▶ GIVEN PROBLEM:
Write out the lines below verbatim, starting at the line that contains "class: Magnoliopsida" and ending at the line that contains "common name: Water forget-me-not", with both of those lines included.

▶ DATASET EXTRACT:
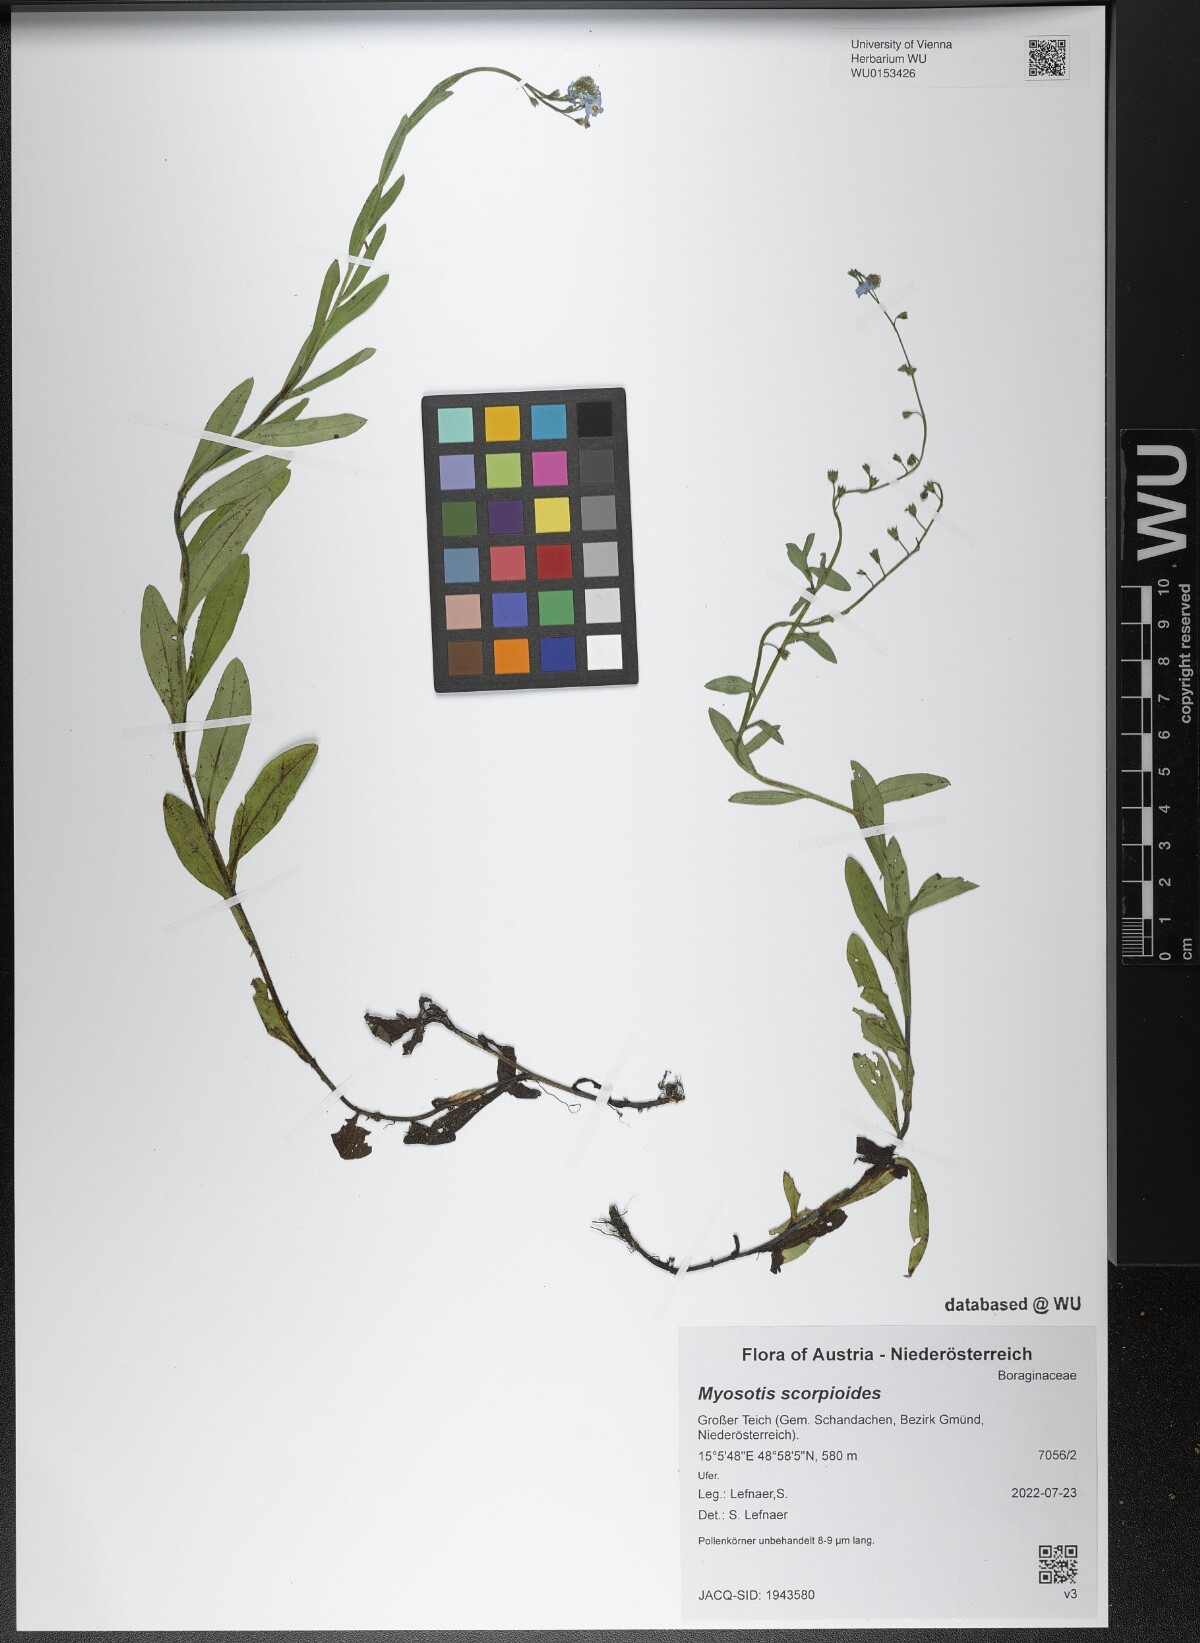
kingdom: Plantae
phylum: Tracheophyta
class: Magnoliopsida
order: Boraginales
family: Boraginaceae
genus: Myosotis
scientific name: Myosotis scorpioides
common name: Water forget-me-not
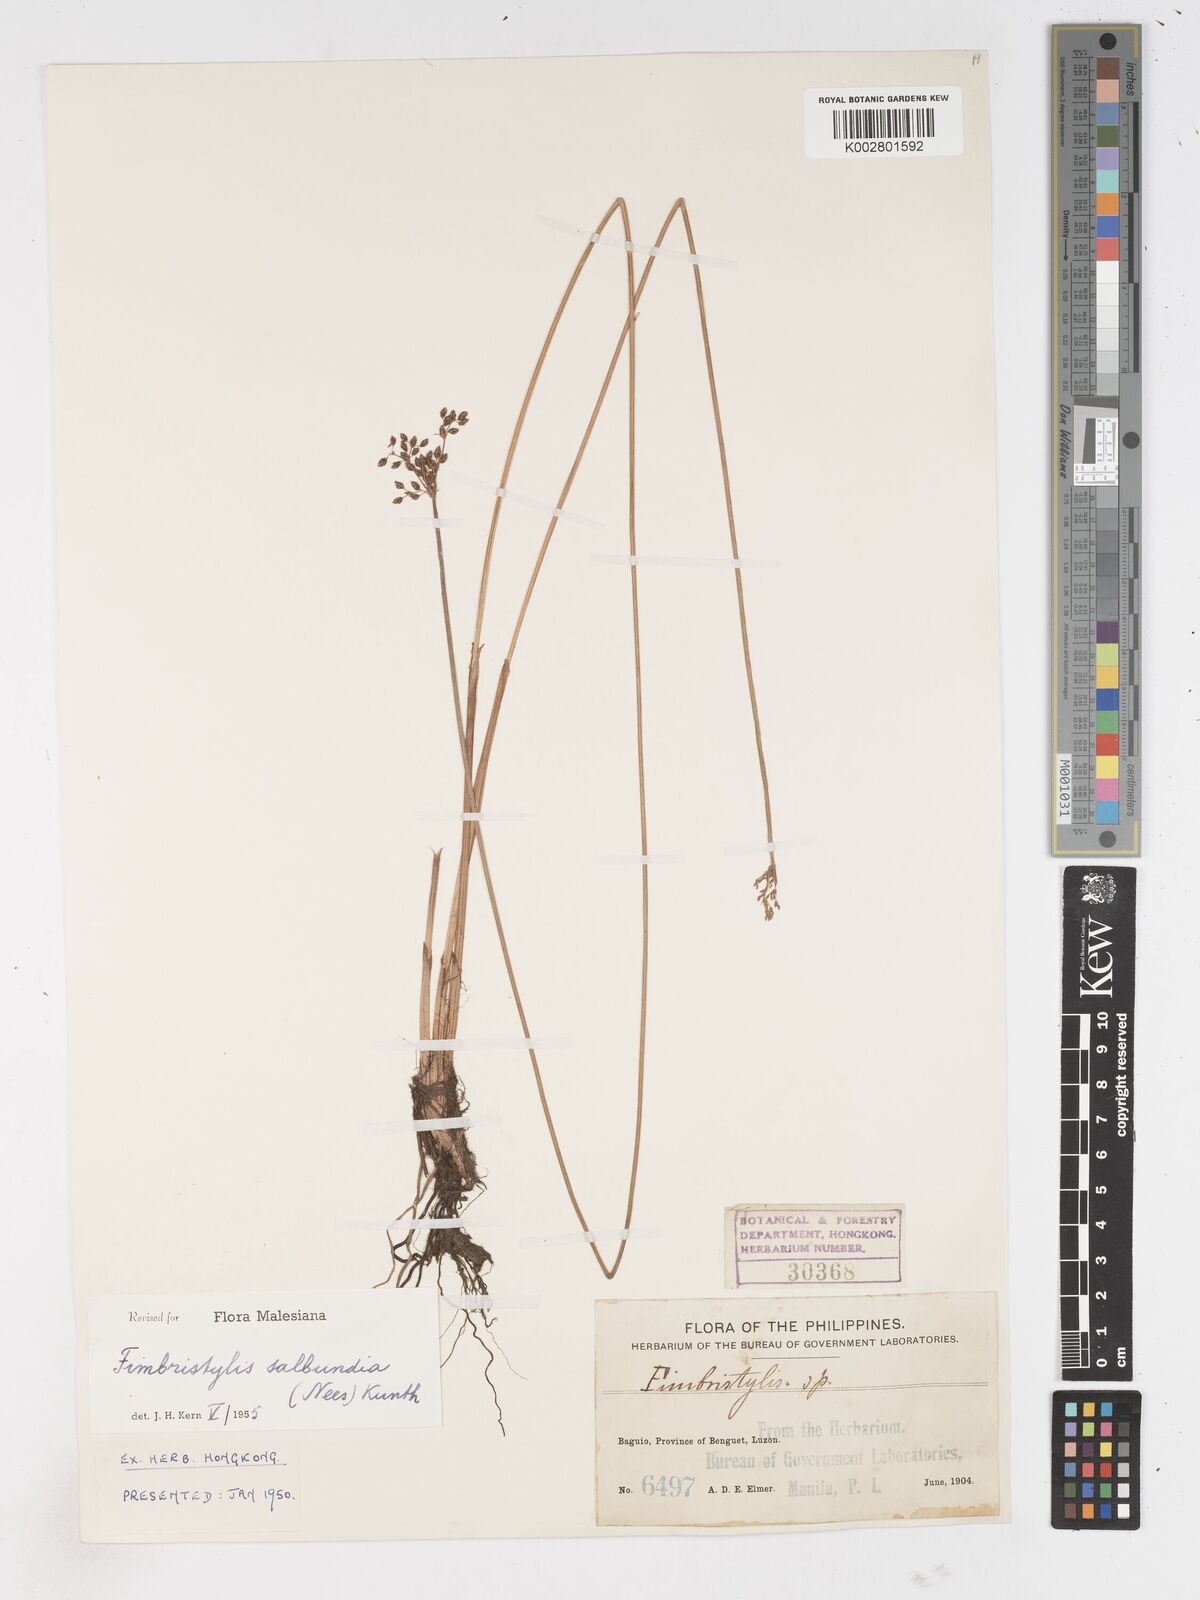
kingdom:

---

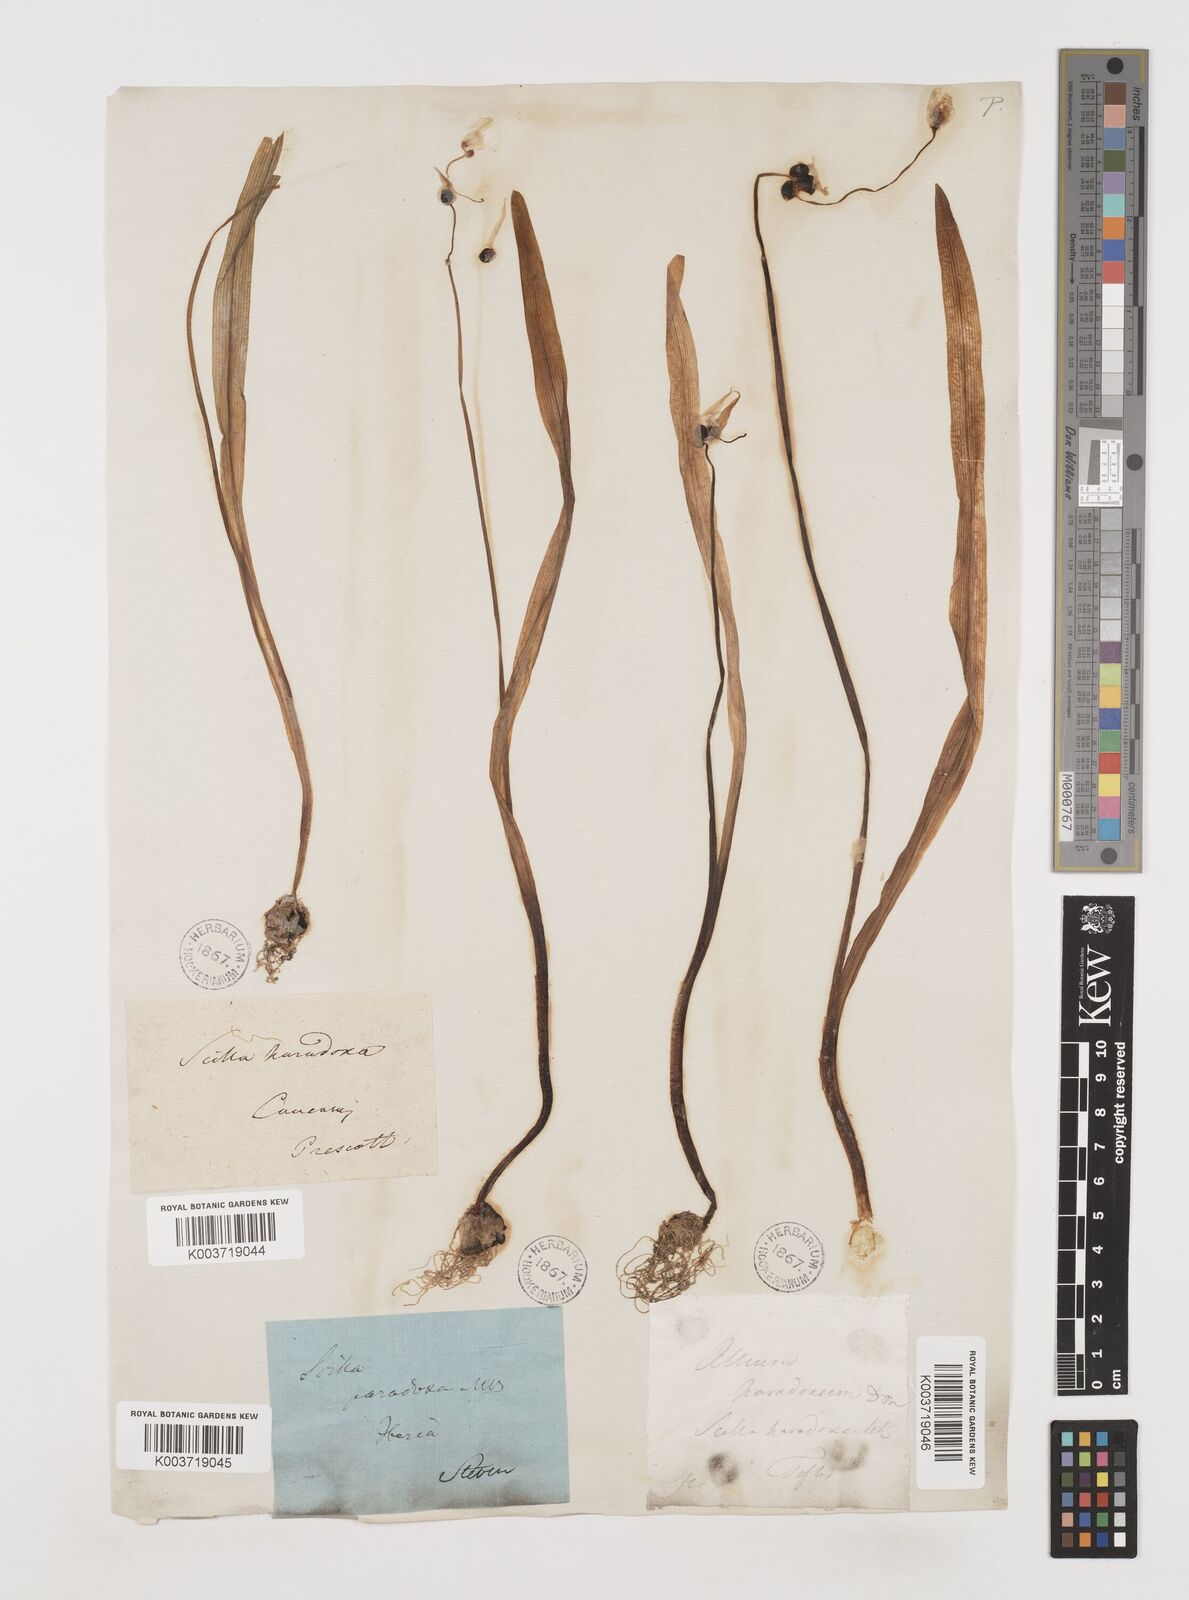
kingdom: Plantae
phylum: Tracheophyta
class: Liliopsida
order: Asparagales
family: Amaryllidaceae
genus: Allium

▶ EXERCISE RESULT:
class: Magnoliopsida
order: Boraginales
family: Boraginaceae
genus: Myosotis
scientific name: Myosotis scorpioides
common name: Water forget-me-not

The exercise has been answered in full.